Exercise input Block Start

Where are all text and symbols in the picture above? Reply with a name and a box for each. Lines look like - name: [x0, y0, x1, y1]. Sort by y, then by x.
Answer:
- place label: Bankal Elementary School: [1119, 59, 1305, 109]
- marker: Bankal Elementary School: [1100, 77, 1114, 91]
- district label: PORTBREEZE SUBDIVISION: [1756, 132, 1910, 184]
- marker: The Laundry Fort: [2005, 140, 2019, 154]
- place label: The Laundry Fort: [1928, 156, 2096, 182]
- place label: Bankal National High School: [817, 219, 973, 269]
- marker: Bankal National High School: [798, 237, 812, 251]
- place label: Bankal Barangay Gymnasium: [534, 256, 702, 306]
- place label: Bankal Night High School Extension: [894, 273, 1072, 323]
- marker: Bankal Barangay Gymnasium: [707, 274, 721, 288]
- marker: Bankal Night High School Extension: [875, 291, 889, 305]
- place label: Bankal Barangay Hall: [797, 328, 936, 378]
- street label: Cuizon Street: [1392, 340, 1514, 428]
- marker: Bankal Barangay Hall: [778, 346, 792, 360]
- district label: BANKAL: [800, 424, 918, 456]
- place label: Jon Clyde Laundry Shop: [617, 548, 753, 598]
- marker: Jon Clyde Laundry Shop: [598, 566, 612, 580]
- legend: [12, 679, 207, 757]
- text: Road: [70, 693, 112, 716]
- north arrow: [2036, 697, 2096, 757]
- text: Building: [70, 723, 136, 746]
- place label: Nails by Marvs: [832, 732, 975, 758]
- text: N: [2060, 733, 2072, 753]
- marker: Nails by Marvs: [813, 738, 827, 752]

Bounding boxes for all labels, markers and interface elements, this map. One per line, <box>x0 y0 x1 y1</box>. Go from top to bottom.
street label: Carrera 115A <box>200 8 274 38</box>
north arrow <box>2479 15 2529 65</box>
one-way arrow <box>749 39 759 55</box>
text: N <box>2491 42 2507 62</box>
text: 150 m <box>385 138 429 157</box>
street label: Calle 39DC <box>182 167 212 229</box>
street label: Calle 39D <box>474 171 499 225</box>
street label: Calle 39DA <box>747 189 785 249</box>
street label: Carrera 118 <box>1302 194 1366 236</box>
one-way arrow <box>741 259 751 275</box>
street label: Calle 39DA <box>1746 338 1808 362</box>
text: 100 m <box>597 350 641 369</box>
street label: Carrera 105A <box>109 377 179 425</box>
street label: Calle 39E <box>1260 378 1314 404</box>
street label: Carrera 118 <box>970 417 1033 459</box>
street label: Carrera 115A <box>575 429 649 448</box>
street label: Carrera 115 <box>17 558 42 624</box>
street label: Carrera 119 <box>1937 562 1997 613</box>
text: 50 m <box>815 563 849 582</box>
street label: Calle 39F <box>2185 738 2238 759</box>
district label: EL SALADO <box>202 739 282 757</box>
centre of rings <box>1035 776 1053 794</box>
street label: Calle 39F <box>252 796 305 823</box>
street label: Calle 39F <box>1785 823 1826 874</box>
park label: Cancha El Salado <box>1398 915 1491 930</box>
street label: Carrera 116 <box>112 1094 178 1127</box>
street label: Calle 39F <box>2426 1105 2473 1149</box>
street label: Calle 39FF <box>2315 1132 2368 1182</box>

Exercise input Block End

=== Prompt ===
Copy each line of the records containing the string "Fort".

=== Result of the task ===
- marker: The Laundry Fort: [2005, 140, 2019, 154]
- place label: The Laundry Fort: [1928, 156, 2096, 182]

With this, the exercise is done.